Чувство, с которым Елена теперь каждый день пробуждалась, жадно всматривалась в мир, а вечером засыпала и сновидствовала, было и впрямь сродни влюбленности. Только с неясным объектом, рассредоточенным, являющимся в различных невидимых и видимых вещах, между собой перекликающихся, и таинственно связанных, которые тем не менее, звучали не сами по себе, а создавали лишь незримую, звонко натянутую, тут и там, нить, как поводырь для слепых – зазвенело: ага – мне туда, мне, несомненно, туда – и здесь, и вот здесь, и вот здесь опять что-то есть, – и стягивались, влеклись в неизвестном ей пока направлении. И игра со звенящими стре?лками – а, главное – требовавший всех усилий души поиск этого направления, куда они все оглушительно, но неясно указывали, – ежесекундный поиск этот, выпихнувший ее вдруг из вагона (сделав вдруг до невыносимости отвратительной мысль о предстоящем часовом заключении в электричке, забитой никак не относящимся к ее внутренней жизни зоологическим отрядом тупорылых теток с военным запасом жратвы в курдюках) – и было тем делом, наличием которого она отбоярилась от матери, – и, с недавних пор, собственно, главным делом ее великовозрастной, пятнадцатилетней жизни. Тоска – смертельная тоска, когда отзвуки и отсветы вдруг затухали (и эта внезапная мягкая глухота тоже звучала, но совсем по-другому – резким, едва выносимым, как будто ножом по струне, визгом, воплем «мне сюда не надо»), – каждый раз своим непрошенным появлением заставлявшая ее судорожно, до смерти испуганно, пытаться понять, на каком перекрестке она неправильно свернула, где она в последний раз явственно слышала таинственную музыку, видела подсказки, знак, отсвет – и надо было спешно вернуться и начать на ощупь поиск заново – и в эти отчаянные минуты она могла сделать всё что угодно: закричать, нахамить матери, обидеть ее, – чудовищная тоска эта была, собственно, расплатой за напряженное счастье всех прочих минут.
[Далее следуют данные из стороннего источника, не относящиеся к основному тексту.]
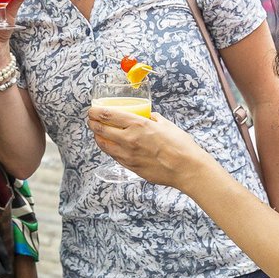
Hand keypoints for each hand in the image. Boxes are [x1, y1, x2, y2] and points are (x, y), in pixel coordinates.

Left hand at [86, 107, 215, 190]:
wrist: (187, 169)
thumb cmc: (180, 145)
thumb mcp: (166, 124)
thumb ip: (153, 118)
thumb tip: (149, 115)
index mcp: (138, 124)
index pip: (108, 115)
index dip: (96, 111)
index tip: (92, 109)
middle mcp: (129, 139)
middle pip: (101, 129)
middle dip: (92, 123)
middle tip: (91, 119)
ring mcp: (128, 155)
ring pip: (104, 144)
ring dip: (97, 137)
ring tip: (97, 132)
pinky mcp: (130, 167)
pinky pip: (113, 155)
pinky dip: (108, 148)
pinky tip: (110, 145)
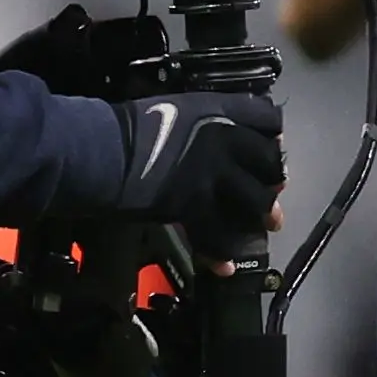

Доехав до Сокола, расседлав троллейбус, она, не веря своим глазам от счастья (несколько другого, земного рода), обнаружила, что в киоске (куда, в честь привоза в город дефицитной жары, выстроилось уже человек шестьдесят паломников) продают, впервые за последний год, ее любимейшее, редчайшее, фруктовое мороженое, в низеньком бумажном стаканчике.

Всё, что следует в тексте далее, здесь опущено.